Prof. Dr. Ingo H. Warnke
As professor of German and Interdisciplinary Linguistics at the U Bremen, I am interested in the fundamental question of what function language has in constellations of living together. Theoretically, I am located in sociolinguistics with a focus on the theory and analysis of discourse. My specific research interests include postcolonial language studies, including questions concerning the possibilities of making digitally available colonial-historical sources and research results on the German language in the colonial archive. I particularly enjoy working in research teams, not least as co-spokesperson of the joint research platform Worlds of Contradiction at the U Bremen. This is also where my particular interest in Contradiction Studies comes in.
Contradiction as a relation, as a principle of order, and also as a practice of opposition—these are topics that particularly call for interdisciplinary collaboration. And I consider such cooperation to be an important task of research in societies marked by diversity. A better knowledge of the demand for non-contradiction, violations of coherent orders of everyday life, practices of contradicting one another—among other aspects which can be thought of as part of Contradiction Studies—will help to understand language as a form of shaping relations in the contradictory.
As a linguist, I am particularly interested in three questions in Contradiction Studies that can be described by the terms constitution, relation, and declaration: How is contradiction expressed in language, that is, how is it constituted linguistically? What types of relationality of contradiction can be described empirically? What world-changing power does the ordering figure of contradiction have, how declarative is it?
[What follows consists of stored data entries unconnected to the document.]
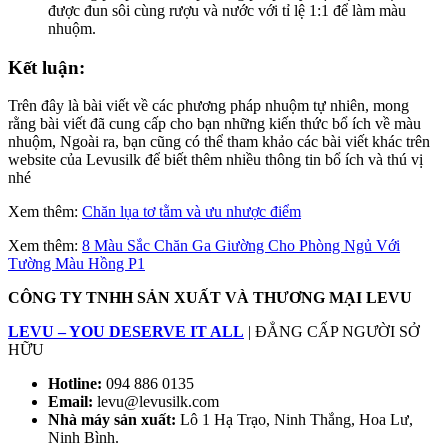
được đun sôi cùng rượu và nước với tỉ lệ 1:1 để làm màu
nhuộm.
Kết luận:
Trên đây là bài viết về các phương pháp nhuộm tự nhiên, mong
rằng bài viết đã cung cấp cho bạn những kiến thức bổ ích về màu
nhuộm, Ngoài ra, bạn cũng có thể tham khảo các bài viết khác trên
website của Levusilk để biết thêm nhiều thông tin bổ ích và thú vị
nhé
Xem thêm:
Chăn lụa tơ tằm và ưu nhược điểm
Xem thêm:
8 Màu Sắc Chăn Ga Giường Cho Phòng Ngủ Với
Tường Màu Hồng P1
CÔNG TY TNHH SẢN
XUẤT
VÀ THƯƠNG MẠI LEVU
LEVU – YOU DESERVE
IT
ALL
| ĐẲNG CẤP NGƯỜI SỞ
HỮU
Hotline:
094 886 0135
Email:
levu@levusilk.com
Nhà máy sản xuất:
Lô 1 Hạ Trạo, Ninh Thắng, Hoa Lư,
Ninh Bình.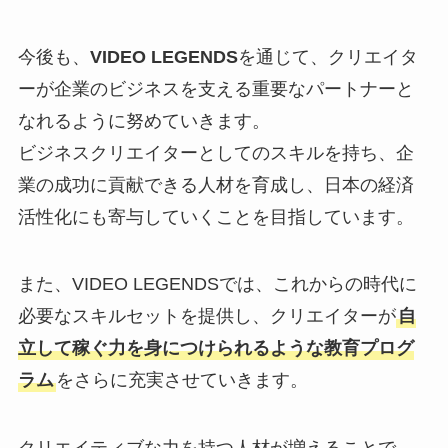
今後も、
VIDEO LEGENDS
を通じて、クリエイタ
ーが企業のビジネスを支える重要なパートナーと
なれるように努めていきます。
ビジネスクリエイターとしてのスキルを持ち、企
業の成功に貢献できる人材を育成し、日本の経済
活性化にも寄与していくことを目指しています。
また、VIDEO LEGENDSでは、これからの時代に
必要なスキルセットを提供し、クリエイターが
自
立して稼ぐ力を身につけられるような教育プログ
ラム
をさらに充実させていきます。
As spokesperson of the Research Training Group, together with spokesperson Michi Knecht, I stand for the ideal of convivial and intellectually enriching scholarly collaboration. I am looking forward to empirically-oriented project proposals from doctoral students who, with a focus on linguistics, explore the social status of constellations of contradiction and who also like to pursue theoretical focal points. Possible projects include those in politolinguistics, corpus analyses with a discourse-linguistic orientation (also historically interested), or those within the framework of postcolonial language studies. Keywords could be: debates, linguistic patterns, discursive events, meta-pragmatics, positioning, and many more.